DRM vs. Free Software.
Posted Oct 21, 2010 11:13 UTC (Thu) by
dwmw2 (subscriber, #2063)
Parent article:
How not to recognize free hardware
"Interestingly, the device is allowed to implement DRM mechanisms - but only in free software, so the DRM can be removed by a suitably skilled and motivated user."
I don't like the way that's stated and I like the version from the FSF even less:
" The device may support formats that are hampered by Digital Restrictions Management (DRM), but it can only use free software to do so. This means that users will be able to change that software and thus eliminate the restrictions.".
We should not be reinforcing the idea that the use of Free Software enables DRM (and regulatory requirements, qv.) to be bypassed. Enough people have that idea already, and it's wrong.
It isn't actually that hard to reverse-engineer closed source software and remove restrictions and this is actually how it's been done in the majority of cases. Most DRM schemes are cracked because someone has worked it out from a closed software implementation.

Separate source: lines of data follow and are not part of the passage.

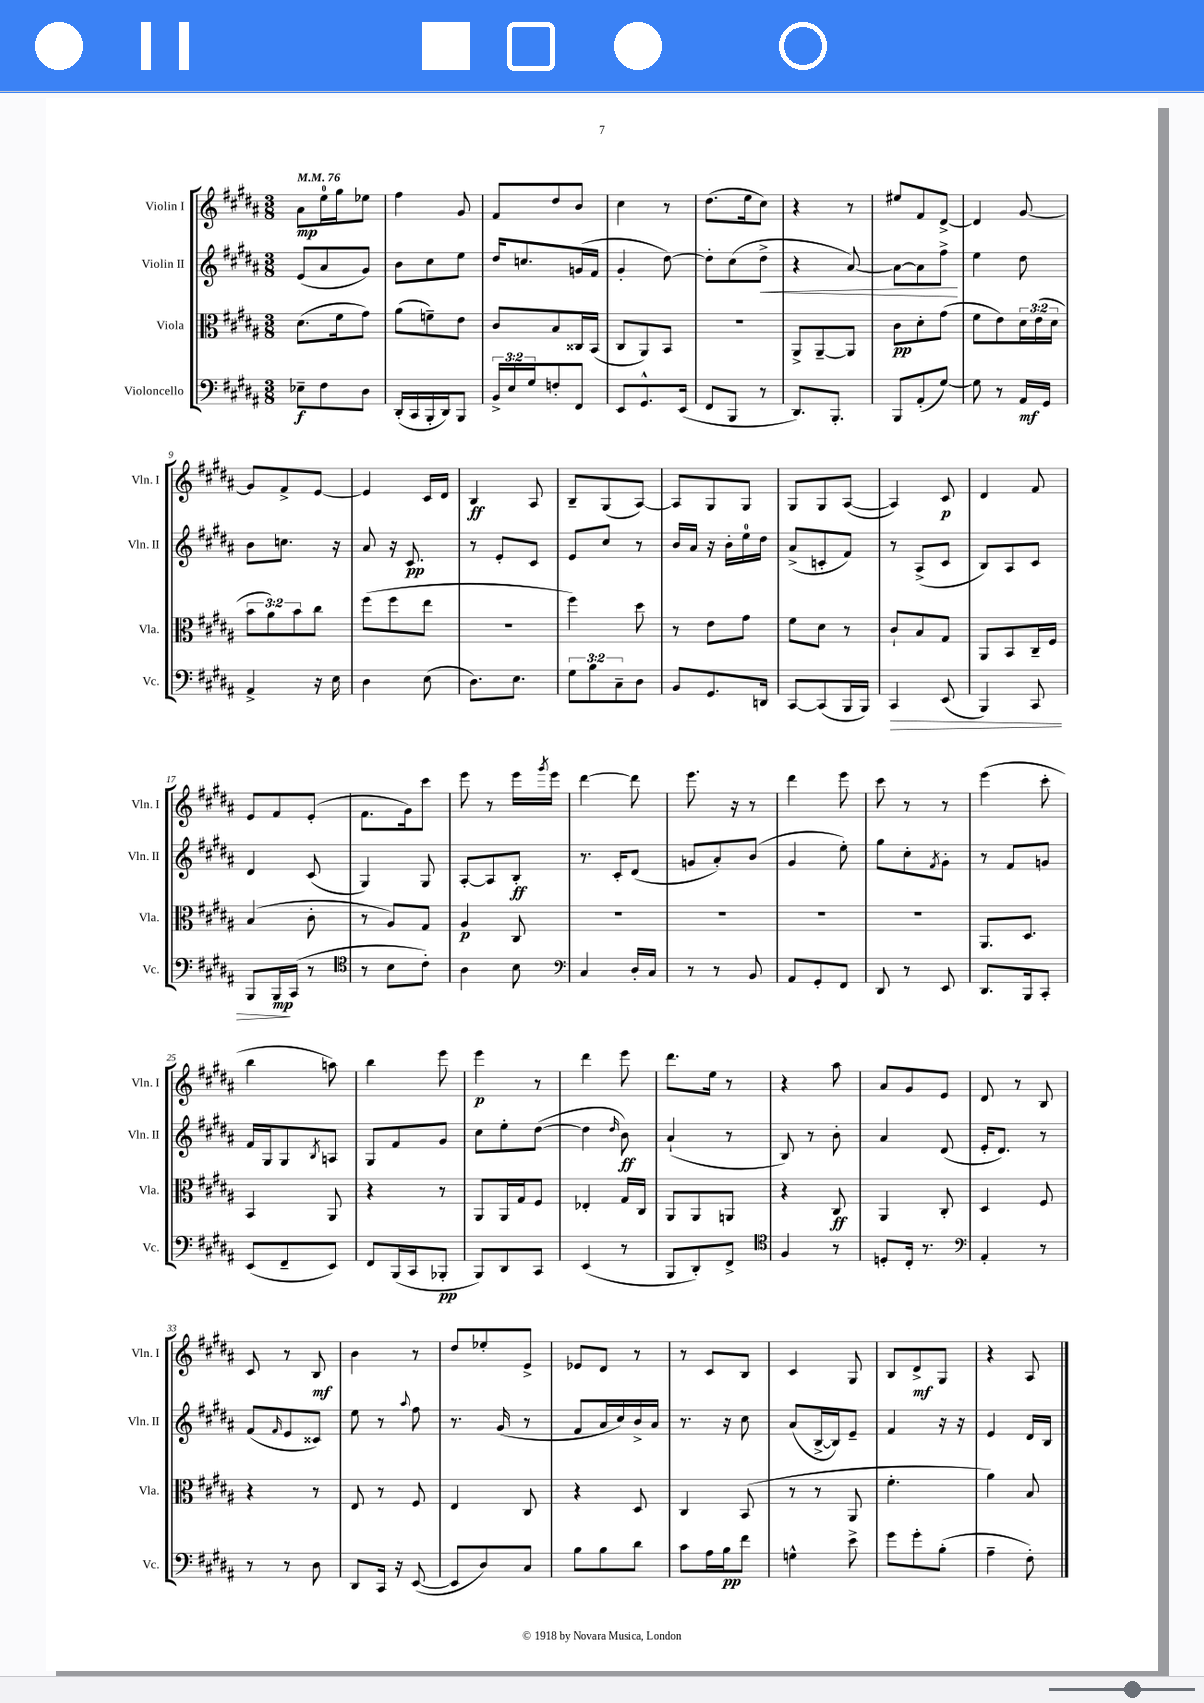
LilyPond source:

<<
\new StaffGroup <<
\new Staff = "s0" \with { instrumentName = "Violin I" shortInstrumentName = "Vln. I" } {
    \clef treble \key b \major \numericTimeSignature \time 3/8 \tempo 4 = 76
    ais'8\mp e''16-0 gis''16 ees''8 |
    fis''4 gis'8 |
    fis'8 dis''8 b'8 |
    cis''4 r8 |
    dis''8.( e''16 cis''8) |
    r4 r8 |
    eis''8 fis'8 dis'8~-> |
    dis'4 gis'8~ |
    gis'8 fis'8-> e'8~ |
    e'4 cis'16 dis'16 |
    b4\ff ais8 |
    b8-- gis8( ais8~) |
    ais8 gis8 gis8 |
    gis8 gis8 ais8~( |
    ais4) cis'8\p |
    dis'4 fis'8 |
    e'8 fis'8 e'8-.( |
    fis'8. gis'16) cis'''8 |
    e'''8 r8 e'''16 \acciaccatura { gis'''8 } e'''16 |
    dis'''4~ dis'''8 |
    e'''8. r16 r8 |
    dis'''4 e'''8 |
    cis'''8 r8 r8 |
    e'''4( cis'''8-. |
    b''4 a''8) |
    b''4 e'''8 |
    e'''4\p r8 |
    dis'''4 e'''8 |
    dis'''8. e''16 r8 |
    r4 ais''8 |
    ais'8 gis'8 e'8 |
    dis'8 r8 b8 |
    cis'8 r8 b8\mf |
    b'4 r8 |
    dis''8 ees''8-. e'8-> |
    ees'8 dis'8 r8 |
    r8 cis'8 b8 |
    cis'4 gis8 |
    b8 dis'8->\mf gis8 |
    r4 ais8 \bar "|." |
}
\new Staff = "s1" \with { instrumentName = "Violin II" shortInstrumentName = "Vln. II" } {
    \clef treble \key b \major \numericTimeSignature \time 3/8
    e'8( ais'8 gis'8) |
    b'8 cis''8 e''8 |
    dis''16 c''8. g'16( fis'16 |
    gis'4-. dis''8~) |
    dis''8-. cis''8( dis''8->\< |
    r4 ais'8~) |
    ais'8~ ais'8 fis''8->\! |
    e''4 dis''8 |
    b'8 c''8. r16 |
    ais'8 r16 cis'8.\pp |
    r8 e'8-. cis'8 |
    e'8 cis''8 r8 |
    b'16 ais'16 r16 b'16-. e''16-0 dis''16 |
    ais'8->( c'8-. fis'8) |
    r8 ais8->( cis'8 |
    b8) ais8 cis'8 |
    dis'4 cis'8( |
    gis4) gis8 |
    ais8~-. ais8 b8-.\ff |
    r8. cis'16-. dis'8( |
    g'8 ais'8-.) b'8( |
    gis'4 e''8-.) |
    gis''8 cis''8-. \acciaccatura { fis'8 } gis'8-. |
    r8 fis'8 g'8 |
    fis'16 gis16 gis8 \acciaccatura { b8 } a8 |
    gis8 fis'8 gis'8 |
    cis''8 e''8-. dis''8~( |
    dis''4 \grace { dis''16 } b'8\ff) |
    ais'4-!( r8 |
    b8) r8 b'8-. |
    ais'4 dis'8( |
    e'16-. dis'8.) r8 |
    fis'8( \grace { fis'16 } e'8 cisis'8) |
    e''8 r8 \appoggiatura { ais''8 } fis''8 |
    r8. gis'16( r8 |
    fis'8 ais'16 cis''16) b'16-> ais'16 |
    r8. r16 cis''8 |
    ais'8( b16~-> b16) e'8-- |
    fis'4 r16 r16 |
    e'4 dis'16 b16 \bar "|." |
}
\new Staff = "s2" \with { instrumentName = "Viola" shortInstrumentName = "Vla." } {
    \clef alto \key b \major \numericTimeSignature \time 3/8 \override Staff.TupletNumber.text = #tuplet-number::calc-fraction-text
    dis'8.( fis'16 gis'8) |
    ais'8( f'8--) e'8 |
    cis'8 b8 cisis16 b,16( |
    cis8 ais,8) b,8 |
    R4. |
    ais,8-> ais,8~-- ais,8 |
    cis'8\pp dis'8-. gis'8( |
    fis'8 e'8) \tuplet 3/2 { dis'16 e'16( dis'16 } |
    \tuplet 3/2 { b'8 ais'8) b'8 } cis''8 |
    fis''8( fis''8 e''8 |
    R4. |
    fis''4) dis''8 |
    r8 e'8 gis'8 |
    fis'8 dis'8 r8 |
    cis'8-! b8 gis8 |
    ais,8 b,8 cis16-- fis16 |
    b4( cis'8-. |
    r8 ais8) gis8 |
    ais4\p cis8 |
    R4. |
    R4. |
    R4. |
    R4. |
    ais,8. dis8. |
    b,4 ais,8 |
    r4 r8 |
    ais,8 ais,16 gis16 fis8 |
    ees4-. gis16 cis16 |
    ais,8 ais,8 a,8 |
    r4 cis8\ff |
    ais,4 cis8-. |
    dis4 fis8 |
    r4 r8 |
    e8 r8 fis8 |
    e4 cis8 |
    r4 dis8 |
    cis4 b,8( |
    r8 r8 ais,8 |
    fis'4.-. |
    ais'4) b8 \bar "|." |
}
\new Staff = "s3" \with { instrumentName = "Violoncello" shortInstrumentName = "Vc." } {
    \clef bass \key b \major \numericTimeSignature \time 3/8 \override Staff.TupletNumber.text = #tuplet-number::calc-fraction-text
    ees8--\f fis8 dis8 |
    dis,16-.( cis,16 b,,16-. dis,16) b,,8 |
    \tuplet 3/2 { b,16-> e16 gis16 } f8-. fis,8 |
    e,8 gis,8.-^ e,16( |
    fis,8 b,,8 r8 |
    dis,8.) b,,8.-. |
    b,,8 ais,8-.( gis8~) |
    gis8 r8 ais,16\mf gis,16 |
    ais,4-> r16 e16 |
    dis4 e8( |
    dis8.) e8. |
    \tuplet 3/2 { gis8 b8 cis8-- } dis8 |
    b,8 gis,8. d,16 |
    cis,8~ cis,8( b,,16 b,,16) |
    cis,4\> e,8( |
    b,,4) cis,8 |
    b,,8 b,,16\mp\! cis,16( r8 |
    \clef tenor r8 b8 cis'8-.) |
    ais4 b8 |
    \clef bass cis4 dis16-. cis16 |
    r8 r8 b,8 |
    ais,8 gis,8-. fis,8 |
    dis,8 r8 e,8 |
    dis,8. b,,16 cis,8-. |
    e,8( fis,8-- e,8) |
    fis,8 b,,16( cis,16 bes,,8-.\pp |
    b,,8) dis,8 cis,8 |
    e,4( r8 |
    b,,8 dis,8-.) fis,8-> |
    \clef tenor fis4 r8 |
    d8-. cis16-. r8. |
    \clef bass ais,4-. r8 |
    r8 r8 dis8 |
    dis,8 cis,16 r16 e,8~( |
    e,8 dis8) cis8 |
    b8 b8 dis'8 |
    cis'8 ais16 b16\pp fis'8 |
    g4-^ e'8-> |
    gis'8 gis'8-. b8-.( |
    ais4-- fis8-.) \bar "|." |
}
>>
>>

DRM is fundamentally impossible to implement in software. You have to give the decoder to every bored teenager and criminal and interested technical genius who wants to make fair use of whatever they've bought. And one of them is going to work out how it works. Every time.
So we shouldn't be saying that people should be doing their DRM in open source "even though doing so will allow the DRM to be bypassed". We should be saying that people should be doing their DRM in open source because it makes no difference; it'll get bypassed anyway.